EXERCISE BRIEF – Extract each line of the entries below that contains the word "biela".

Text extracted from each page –

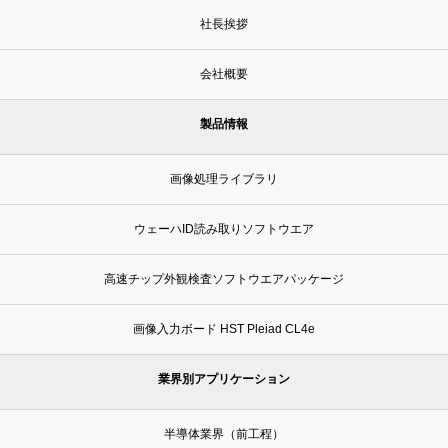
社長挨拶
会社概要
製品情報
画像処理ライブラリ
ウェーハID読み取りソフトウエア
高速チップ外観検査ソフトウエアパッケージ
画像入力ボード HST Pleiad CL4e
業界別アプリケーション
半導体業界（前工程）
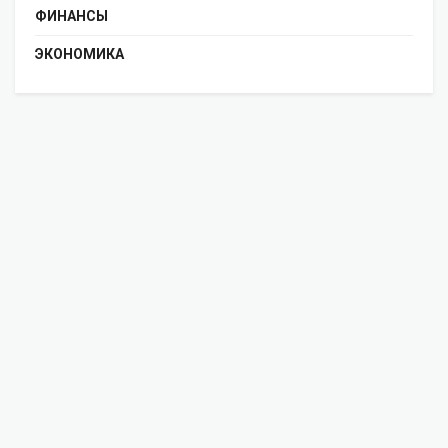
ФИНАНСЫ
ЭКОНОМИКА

* * *

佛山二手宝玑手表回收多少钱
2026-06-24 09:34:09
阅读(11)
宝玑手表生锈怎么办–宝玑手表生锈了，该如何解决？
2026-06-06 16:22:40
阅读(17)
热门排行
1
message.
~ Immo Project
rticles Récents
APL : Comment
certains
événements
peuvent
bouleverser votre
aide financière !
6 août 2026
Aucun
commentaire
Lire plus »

...

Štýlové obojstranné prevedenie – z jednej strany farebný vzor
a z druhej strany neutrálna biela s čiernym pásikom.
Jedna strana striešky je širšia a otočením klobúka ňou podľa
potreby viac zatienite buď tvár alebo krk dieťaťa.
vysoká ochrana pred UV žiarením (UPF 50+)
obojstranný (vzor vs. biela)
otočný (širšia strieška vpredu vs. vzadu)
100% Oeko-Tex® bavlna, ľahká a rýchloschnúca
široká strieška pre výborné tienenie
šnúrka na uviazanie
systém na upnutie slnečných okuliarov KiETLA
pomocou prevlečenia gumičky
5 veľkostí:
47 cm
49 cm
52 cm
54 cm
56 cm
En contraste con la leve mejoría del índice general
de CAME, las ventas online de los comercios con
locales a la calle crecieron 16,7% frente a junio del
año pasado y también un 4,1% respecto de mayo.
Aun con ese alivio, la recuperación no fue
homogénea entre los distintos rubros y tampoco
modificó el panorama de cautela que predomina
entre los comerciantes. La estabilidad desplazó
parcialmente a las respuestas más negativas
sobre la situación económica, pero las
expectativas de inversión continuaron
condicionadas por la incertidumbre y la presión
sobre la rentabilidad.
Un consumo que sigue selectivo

RESPONSE TO THIS TASK –
a z druhej strany neutrálna biela s čiernym pásikom.
obojstranný (vzor vs. biela)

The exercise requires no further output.